Cheapest Flights Within K Stops

There are n cities connected by m flights. Each fight starts from city u and arrives at v with a price w.

Now given all the cities and flights, together with starting city src and the destination dst, your task is to find the cheapest price from src to dst with up to k stops. If there is no such route, output -1.

Example 1:
Input: 
n = 3, edges = [[0,1,100],[1,2,100],[0,2,500]]
src = 0, dst = 2, k = 1
Output: 200
Explanation: 
The graph looks like this:


The cheapest price from city 0 to city 2 with at most 1 stop costs 200, as marked red in the picture.
Example 2:
Input: 
n = 3, edges = [[0,1,100],[1,2,100],[0,2,500]]
src = 0, dst = 2, k = 0
Output: 500
Explanation: 
The graph looks like this:


The cheapest price from city 0 to city 2 with at most 0 stop costs 500, as marked blue in the picture.
Note:

The number of nodes n will be in range [1, 100], with nodes labeled from 0 to n - 1.
The size of flights will be in range [0, n * (n - 1) / 2].
The format of each flight will be (src, dst, price).
The price of each flight will be in the range [1, 10000].
k is in the range of [0, n - 1].
There will not be any duplicated flights or self cycles.

分析

dp[k][dst] 不需要src，src用来初始化dp[k][src]= 0，这里dp思想和ballman算法一样。只是ballman降维

注意这里K的值

class Solution:
    def findCheapestPrice(self, n: int, flights: List[List[int]], src: int, dst: int, K: int) -> int:

        f = [[float('inf')]*n for _ in range(K+2)]
        f[0][src] = 0

        for k in range(1,K+2): 
            f[k][src] = 0
            for s,d,p in flights:
                f[k][d] = min(f[k][d],f[k-1][s]+p)                   

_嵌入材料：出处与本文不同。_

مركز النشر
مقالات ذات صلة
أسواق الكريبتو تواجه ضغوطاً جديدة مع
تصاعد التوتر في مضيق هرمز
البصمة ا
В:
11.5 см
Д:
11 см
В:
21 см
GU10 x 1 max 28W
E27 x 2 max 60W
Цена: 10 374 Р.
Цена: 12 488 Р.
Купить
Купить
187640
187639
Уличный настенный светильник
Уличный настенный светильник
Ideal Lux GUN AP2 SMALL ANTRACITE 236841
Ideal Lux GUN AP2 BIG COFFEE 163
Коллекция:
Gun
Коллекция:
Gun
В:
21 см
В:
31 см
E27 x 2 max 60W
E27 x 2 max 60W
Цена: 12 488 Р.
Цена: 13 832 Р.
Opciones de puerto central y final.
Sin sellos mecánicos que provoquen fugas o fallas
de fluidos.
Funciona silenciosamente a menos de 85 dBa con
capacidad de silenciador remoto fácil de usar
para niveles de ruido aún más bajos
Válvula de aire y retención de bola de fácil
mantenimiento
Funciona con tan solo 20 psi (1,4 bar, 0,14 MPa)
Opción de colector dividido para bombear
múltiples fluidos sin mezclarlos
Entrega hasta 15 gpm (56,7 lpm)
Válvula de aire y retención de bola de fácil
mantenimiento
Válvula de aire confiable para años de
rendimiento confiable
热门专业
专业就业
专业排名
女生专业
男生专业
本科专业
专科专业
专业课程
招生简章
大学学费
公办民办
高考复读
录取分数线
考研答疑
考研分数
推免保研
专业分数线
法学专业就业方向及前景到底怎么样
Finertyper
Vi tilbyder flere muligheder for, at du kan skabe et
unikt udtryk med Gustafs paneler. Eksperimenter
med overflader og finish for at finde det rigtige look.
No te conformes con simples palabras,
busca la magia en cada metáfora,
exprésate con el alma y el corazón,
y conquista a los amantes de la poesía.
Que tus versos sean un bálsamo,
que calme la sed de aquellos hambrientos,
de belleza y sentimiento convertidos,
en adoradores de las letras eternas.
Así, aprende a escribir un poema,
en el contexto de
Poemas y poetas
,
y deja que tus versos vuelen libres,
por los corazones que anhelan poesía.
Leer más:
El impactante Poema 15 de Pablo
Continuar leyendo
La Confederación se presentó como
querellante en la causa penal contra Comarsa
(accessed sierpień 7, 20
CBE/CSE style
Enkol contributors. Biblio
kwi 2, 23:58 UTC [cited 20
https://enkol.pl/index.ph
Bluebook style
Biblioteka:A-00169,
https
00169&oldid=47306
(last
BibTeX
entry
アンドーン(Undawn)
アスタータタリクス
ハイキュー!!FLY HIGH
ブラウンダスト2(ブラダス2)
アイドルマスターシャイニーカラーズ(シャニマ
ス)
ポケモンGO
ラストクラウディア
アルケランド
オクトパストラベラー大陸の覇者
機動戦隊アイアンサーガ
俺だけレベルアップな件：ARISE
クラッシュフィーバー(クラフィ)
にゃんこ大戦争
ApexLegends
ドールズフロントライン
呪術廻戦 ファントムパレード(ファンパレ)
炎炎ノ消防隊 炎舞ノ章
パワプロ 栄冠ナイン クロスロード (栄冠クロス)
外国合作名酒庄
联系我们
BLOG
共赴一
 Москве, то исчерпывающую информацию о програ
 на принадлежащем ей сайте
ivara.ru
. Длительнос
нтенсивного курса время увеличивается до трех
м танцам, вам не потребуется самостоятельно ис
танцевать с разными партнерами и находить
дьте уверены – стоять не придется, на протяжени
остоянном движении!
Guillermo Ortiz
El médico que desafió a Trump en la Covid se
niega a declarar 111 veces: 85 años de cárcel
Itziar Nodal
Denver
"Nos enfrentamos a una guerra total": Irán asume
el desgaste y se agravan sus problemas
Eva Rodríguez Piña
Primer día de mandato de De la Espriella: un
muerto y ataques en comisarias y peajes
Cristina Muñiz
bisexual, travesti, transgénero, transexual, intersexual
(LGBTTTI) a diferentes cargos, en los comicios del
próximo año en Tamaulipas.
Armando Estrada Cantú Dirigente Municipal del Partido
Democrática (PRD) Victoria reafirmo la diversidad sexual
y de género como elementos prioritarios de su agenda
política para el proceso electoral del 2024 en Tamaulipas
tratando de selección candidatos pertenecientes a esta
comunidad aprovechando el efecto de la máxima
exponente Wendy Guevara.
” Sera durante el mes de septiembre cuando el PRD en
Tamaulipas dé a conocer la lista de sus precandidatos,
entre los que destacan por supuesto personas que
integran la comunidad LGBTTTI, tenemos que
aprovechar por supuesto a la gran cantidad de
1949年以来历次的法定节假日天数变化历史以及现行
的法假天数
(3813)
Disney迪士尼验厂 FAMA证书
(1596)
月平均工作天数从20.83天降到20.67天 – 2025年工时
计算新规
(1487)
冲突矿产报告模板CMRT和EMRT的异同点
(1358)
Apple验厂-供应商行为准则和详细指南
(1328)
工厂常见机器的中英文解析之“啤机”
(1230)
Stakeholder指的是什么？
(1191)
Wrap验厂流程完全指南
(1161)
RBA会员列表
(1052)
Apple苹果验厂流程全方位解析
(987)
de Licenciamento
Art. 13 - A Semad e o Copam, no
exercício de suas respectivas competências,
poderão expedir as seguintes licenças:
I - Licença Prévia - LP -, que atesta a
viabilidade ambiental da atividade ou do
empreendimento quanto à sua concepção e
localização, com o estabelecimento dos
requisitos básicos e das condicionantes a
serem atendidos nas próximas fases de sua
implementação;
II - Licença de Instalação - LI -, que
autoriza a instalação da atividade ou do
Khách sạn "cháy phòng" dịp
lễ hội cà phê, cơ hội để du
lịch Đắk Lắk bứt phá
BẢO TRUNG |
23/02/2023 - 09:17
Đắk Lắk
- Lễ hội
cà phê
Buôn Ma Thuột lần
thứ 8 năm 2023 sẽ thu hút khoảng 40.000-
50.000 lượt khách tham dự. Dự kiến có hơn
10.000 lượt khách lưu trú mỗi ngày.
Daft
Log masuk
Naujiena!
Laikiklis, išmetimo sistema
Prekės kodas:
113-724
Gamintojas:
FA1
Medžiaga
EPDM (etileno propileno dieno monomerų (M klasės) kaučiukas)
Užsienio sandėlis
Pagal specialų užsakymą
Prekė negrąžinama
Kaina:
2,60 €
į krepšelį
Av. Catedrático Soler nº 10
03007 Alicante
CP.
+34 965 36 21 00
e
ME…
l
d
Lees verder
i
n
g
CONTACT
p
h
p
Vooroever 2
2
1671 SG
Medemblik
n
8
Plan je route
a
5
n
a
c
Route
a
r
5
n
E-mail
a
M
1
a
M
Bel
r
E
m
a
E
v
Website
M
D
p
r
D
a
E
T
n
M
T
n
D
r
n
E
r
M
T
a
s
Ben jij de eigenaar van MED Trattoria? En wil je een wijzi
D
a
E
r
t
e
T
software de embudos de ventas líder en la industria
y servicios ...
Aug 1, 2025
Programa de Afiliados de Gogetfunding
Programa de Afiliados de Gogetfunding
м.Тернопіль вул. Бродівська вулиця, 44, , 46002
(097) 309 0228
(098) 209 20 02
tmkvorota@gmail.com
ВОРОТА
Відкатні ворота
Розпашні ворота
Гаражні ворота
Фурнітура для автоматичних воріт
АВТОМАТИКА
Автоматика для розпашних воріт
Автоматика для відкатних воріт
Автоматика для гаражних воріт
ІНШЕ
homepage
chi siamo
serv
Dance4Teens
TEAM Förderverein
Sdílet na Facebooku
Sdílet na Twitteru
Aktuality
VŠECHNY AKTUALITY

        return f[K+1][dst] if f[K+1][dst]!=float('inf') else -1

Ballman

这里之所以2个C ,c交换，是因为结果可能不存在：1 不存在最短路径 2 最短路径需要超过K步。如果直接在原数组上更新，无法得知最后结果是否存在，除非每次都用新的数组。K步以后如果dst没被更新，还是float('inf')，结果不存在。

class Solution:
    def findCheapestPrice(self, n: int, flights: List[List[int]], src: int, dst: int, K: int) -> int:
        C=[float('inf')]*(n)
        C[src] = 0
        for k in range(K+1):
            c=[float('inf')]*(n)
            c[src] = 0
            for s,d,p in flights:
                c[d]  = min(c[d],C[s]+p)
            C = c
        return C[dst] if C[dst] != float('inf') else -1

DFS

每次都是按着比当前距离小继续dfs，谁先到终点就是答案。因为限制<=k，K耗尽时候也就返回。可以不必==k才返回。

class Solution:
    def findCheapestPrice(self, n: int, flights: List[List[int]], src: int, dst: int, K: int) -> int:
        g = {}
        for s,d,p in flights:
            if s in g:
                g[s].append((d,p))
            else:
                g[s] = [(d,p)]
        seen = set()
        res = float('inf')
        def dfs(s,w,k):            
            nonlocal res            
            if s == dst :
                res = w
                return  #不到K也可以直接返回，题目要求<=k 
            if k == 0:
                return

            if s in g:                
                for ns,ws in g[s]:
                    if ns not in seen and w+ws < res:
                        seen.add(ns)
                        dfs(ns,w+ws,k-1)
                        seen.remove(ns)


        dfs(src,0,K+1)
        return -1 if res == float('inf') else res

BFS:PQ

class Solution:
    def findCheapestPrice(self, n: int, flights: List[List[int]], src: int, dst: int, K: int) -> int:
        g = {}
        for s,d,p in flights:
            if s in g:
                g[s].append((d,p))
            else:
                g[s] = [(d,p)]
        seen = set()

        q = [(0,src,K+1)]
        #seen.add(src) #可能不断经过某点来更新最短距离，所以不用seen?

        while q:
            p,d,k = heapq.heappop(q)
            if d == dst:
                return p

            if d in g:
                for nd,np in g[d]:
                    if k>0:
                        #seen.add(nd)
                        heapq.heappush(q,(p+np,nd,k-1))

        return -1

不用pq的bfs

class Solution:
    def findCheapestPrice(self, n: int, flights: List[List[int]], src: int, dst: int, K: int) -> int:
        g = {}
        for s,d,p in flights:
            if s in g:
                g[s].append((d,p))
            else:
                g[s] = [(d,p)]
        q = [(0,src,K+1)]

        res = float('inf')
        while q:
            p,d,k = q.pop(0)
            if d == dst:
                res = min(res,p)

            if d in g:
                for nd,np in g[d]:                    
                    if k>0 and p+np < res:  #比结果小才进入q                                           
                        q.append((p+np,nd,k-1))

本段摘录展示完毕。